Performance of shredding XML to rows using nodes() and value() get linearly worse with the number of columns returned.
The reason is that each column is handled by a separate branch of its own in the query plan.
A nested loop join against a table valued function that returns the value.
Comparing performance of shredding using nodes() with openjson I have seen that when there are three or more columns shredded,
openjson is the clear winner.
My suggestion is that you build a way of shredding XML similar to how it is done for shredding JSON.
An openxml that can be used in queries like openjson.

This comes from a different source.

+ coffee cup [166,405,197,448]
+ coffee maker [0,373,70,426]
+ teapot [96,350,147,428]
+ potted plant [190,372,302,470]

That way the plan can, like a openjson plan, have one table valued function that returns all the rows and columns from the shredding instead of as it is now, one function call for the nodes() method and one for each column specified per row.
More complicated shredding would still have to use the XML data type functions nodes(), value() etc but the simple cases could be handled by the new openxml with much better performance.

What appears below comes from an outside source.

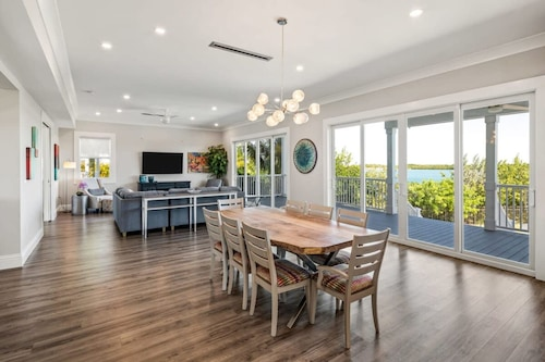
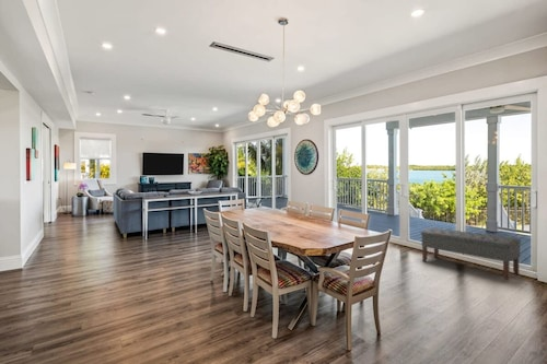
+ bench [420,227,522,282]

One way to improve performance of shredding large XML documents using nodes() is to pre-shredd the XML into smaller chunks, to a temp table and then do the final shredding from the table.
The new openxml could be used to do the same within one query. Pre-shred using openxml to return multiple rows of smaller XML fragments and then you could do further processing using the existing XML functions on the fragments.
Upvotes: 8<=-=Mar 4 2017 9:33AM=-=>
We understand the problem. XML is designed differently and the goal was to provide rich query language with XPath support, which might require a lot of memory and processing logic. OPENJSON is designed to be more lightweight and just scan JSON text and return values where it finds them. There are pros and cons for both approaches (similar to pros and cons for DOM and SAX parsers).
The key differentiators between JSON and XML is the fact that JSON is better for scan based processing of JSON columns where you just pick few values from JSON text, and XML is better for rich querying and indexing.
I will keep this item open and let people vote for this; however, we cannot guarantee that this kind of re-design of XML will be done in near future.
If you need to use shredded nodes in some filters, my advice would be to use XML indexes that might speedup your query.
SAinCA Mi9 commented
Our need is for .nodes to be far faster when processing large XML payloads, i.e., thousands of 40-element rows, where the nested loop joins fill the screen! Importing millions of rows, albeit in batches, could be faster, please. Sadly, this isn't a one-time import deal, it's regular. Thanks!